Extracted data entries
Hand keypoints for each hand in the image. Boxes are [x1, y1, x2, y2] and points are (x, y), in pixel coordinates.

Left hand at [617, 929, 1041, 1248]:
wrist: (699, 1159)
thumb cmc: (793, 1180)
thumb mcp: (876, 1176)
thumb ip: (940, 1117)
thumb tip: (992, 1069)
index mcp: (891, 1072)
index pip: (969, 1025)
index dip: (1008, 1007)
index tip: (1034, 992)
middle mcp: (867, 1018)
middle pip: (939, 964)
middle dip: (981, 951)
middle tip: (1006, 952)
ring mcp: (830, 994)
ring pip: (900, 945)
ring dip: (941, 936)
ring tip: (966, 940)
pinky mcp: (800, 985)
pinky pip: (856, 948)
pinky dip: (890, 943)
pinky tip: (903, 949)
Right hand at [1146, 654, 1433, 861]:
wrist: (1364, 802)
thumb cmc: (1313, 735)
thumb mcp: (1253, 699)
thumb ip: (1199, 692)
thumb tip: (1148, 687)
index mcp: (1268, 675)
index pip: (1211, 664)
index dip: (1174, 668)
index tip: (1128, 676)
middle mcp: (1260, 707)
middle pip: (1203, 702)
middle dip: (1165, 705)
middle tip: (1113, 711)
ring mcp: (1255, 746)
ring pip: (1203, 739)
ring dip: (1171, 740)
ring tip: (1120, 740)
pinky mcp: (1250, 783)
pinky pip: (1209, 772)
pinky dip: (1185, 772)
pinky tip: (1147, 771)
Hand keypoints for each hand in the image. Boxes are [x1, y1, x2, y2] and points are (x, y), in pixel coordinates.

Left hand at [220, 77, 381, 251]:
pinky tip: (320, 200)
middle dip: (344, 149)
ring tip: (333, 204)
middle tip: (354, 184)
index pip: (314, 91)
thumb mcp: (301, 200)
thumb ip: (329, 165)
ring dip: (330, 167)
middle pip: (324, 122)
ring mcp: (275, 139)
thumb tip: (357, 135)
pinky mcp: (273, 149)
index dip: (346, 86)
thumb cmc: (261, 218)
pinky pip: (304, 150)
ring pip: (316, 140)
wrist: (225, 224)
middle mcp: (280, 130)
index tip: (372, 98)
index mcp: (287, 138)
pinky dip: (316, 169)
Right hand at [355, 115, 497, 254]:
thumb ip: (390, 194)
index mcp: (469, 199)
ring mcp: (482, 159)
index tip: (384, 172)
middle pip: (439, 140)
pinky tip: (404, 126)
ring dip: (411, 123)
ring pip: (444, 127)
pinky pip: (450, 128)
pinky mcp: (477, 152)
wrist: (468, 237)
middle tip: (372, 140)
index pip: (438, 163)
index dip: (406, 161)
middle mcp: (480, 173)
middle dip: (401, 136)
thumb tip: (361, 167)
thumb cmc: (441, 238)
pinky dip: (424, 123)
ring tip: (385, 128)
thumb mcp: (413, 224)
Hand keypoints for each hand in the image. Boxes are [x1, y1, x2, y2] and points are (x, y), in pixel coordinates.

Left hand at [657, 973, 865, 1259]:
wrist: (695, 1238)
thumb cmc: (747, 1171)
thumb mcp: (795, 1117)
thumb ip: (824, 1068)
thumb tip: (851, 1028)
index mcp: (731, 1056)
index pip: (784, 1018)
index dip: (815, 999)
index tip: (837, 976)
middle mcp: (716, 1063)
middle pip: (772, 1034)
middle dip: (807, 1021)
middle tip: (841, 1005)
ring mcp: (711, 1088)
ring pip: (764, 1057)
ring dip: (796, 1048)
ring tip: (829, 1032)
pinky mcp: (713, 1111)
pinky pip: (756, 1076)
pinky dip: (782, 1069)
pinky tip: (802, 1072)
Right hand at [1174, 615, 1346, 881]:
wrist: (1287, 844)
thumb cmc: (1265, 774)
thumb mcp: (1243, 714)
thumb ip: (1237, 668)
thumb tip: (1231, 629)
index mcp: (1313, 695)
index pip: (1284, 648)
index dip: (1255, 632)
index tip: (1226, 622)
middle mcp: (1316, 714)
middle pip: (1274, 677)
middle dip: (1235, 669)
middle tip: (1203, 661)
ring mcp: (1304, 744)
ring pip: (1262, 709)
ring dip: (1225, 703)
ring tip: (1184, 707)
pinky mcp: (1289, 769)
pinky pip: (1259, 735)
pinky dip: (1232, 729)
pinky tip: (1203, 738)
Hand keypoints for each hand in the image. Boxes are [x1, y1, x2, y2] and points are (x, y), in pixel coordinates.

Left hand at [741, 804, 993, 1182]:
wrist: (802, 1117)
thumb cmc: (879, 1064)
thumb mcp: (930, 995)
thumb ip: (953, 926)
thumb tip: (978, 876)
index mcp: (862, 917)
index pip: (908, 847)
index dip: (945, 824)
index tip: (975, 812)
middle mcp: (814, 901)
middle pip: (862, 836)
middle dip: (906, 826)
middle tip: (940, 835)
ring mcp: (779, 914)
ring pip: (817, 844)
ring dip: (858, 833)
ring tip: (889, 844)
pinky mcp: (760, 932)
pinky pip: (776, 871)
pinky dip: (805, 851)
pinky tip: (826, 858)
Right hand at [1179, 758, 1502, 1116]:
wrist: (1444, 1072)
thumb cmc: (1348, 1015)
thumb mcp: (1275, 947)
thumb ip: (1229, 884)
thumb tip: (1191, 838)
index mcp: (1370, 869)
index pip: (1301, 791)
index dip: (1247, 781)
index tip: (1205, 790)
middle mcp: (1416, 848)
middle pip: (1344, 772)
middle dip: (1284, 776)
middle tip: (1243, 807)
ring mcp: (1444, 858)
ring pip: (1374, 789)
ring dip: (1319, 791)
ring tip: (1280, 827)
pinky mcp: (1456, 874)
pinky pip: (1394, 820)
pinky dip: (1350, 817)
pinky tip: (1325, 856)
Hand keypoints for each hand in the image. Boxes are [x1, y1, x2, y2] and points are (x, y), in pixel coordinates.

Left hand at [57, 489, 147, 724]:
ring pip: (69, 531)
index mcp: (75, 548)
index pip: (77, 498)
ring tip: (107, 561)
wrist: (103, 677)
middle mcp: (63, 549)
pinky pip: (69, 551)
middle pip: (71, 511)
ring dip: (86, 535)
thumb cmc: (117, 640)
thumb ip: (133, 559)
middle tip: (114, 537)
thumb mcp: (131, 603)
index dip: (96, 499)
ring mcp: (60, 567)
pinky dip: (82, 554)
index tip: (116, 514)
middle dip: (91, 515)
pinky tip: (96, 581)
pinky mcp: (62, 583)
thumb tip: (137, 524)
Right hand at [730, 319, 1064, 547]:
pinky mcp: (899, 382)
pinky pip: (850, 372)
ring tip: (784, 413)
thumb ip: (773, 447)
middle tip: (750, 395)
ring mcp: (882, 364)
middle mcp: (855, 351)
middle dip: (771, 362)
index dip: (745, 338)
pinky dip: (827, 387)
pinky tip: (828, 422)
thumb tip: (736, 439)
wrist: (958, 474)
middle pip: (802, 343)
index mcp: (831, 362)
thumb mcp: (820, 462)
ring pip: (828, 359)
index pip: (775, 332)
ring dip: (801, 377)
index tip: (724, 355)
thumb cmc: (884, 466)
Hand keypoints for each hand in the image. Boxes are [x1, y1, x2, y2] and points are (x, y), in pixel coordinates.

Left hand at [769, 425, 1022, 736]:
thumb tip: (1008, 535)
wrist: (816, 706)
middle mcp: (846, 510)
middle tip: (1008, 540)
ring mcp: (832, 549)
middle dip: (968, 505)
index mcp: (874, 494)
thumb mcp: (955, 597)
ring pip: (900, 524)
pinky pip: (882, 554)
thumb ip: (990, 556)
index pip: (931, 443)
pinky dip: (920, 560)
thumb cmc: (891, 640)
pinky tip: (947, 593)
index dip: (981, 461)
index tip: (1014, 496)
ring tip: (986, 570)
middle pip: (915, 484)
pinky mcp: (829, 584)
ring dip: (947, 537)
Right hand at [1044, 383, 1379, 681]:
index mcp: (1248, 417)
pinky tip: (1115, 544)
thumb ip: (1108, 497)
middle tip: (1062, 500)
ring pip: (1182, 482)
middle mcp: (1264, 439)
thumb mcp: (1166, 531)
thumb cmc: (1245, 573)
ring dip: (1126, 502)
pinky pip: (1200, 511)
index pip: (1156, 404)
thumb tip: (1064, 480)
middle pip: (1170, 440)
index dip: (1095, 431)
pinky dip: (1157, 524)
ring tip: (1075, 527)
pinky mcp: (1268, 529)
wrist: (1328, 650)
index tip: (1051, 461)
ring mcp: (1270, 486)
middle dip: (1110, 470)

Work instruction: Word for word, restate the lines above from the line containing "ring mcp: (882, 364)" through the line containing "index dip: (981, 461)", with both included and nothing else.

Response to the exercise:
ring mcp: (882, 364)
middle mcp: (855, 351)
middle dip: (771, 362)
index dip: (745, 338)
pinky dip: (827, 387)
pinky tip: (828, 422)
thumb tip: (736, 439)
wrist: (958, 474)
middle pip: (802, 343)
index mcp: (831, 362)
thumb mcp: (820, 462)
ring pip: (828, 359)
index pip: (775, 332)
ring dip: (801, 377)
index tip: (724, 355)
thumb cmc: (884, 466)
Hand keypoints for each hand in the image. Boxes are [x1, y1, x2, y2] and points are (x, y), in pixel coordinates.

Left hand at [769, 425, 1022, 736]:
thumb tip: (1008, 535)
wrist: (816, 706)
middle mcp: (846, 510)
middle tip: (1008, 540)
ring mcp: (832, 549)
middle dip: (968, 505)
index mcp: (874, 494)
thumb mcp: (955, 597)
ring pip: (900, 524)
pinky pip: (882, 554)
thumb ip: (990, 556)
index pip: (931, 443)
pinky dip: (920, 560)
thumb cmc: (891, 640)
pinky tip: (947, 593)
index dip: (981, 461)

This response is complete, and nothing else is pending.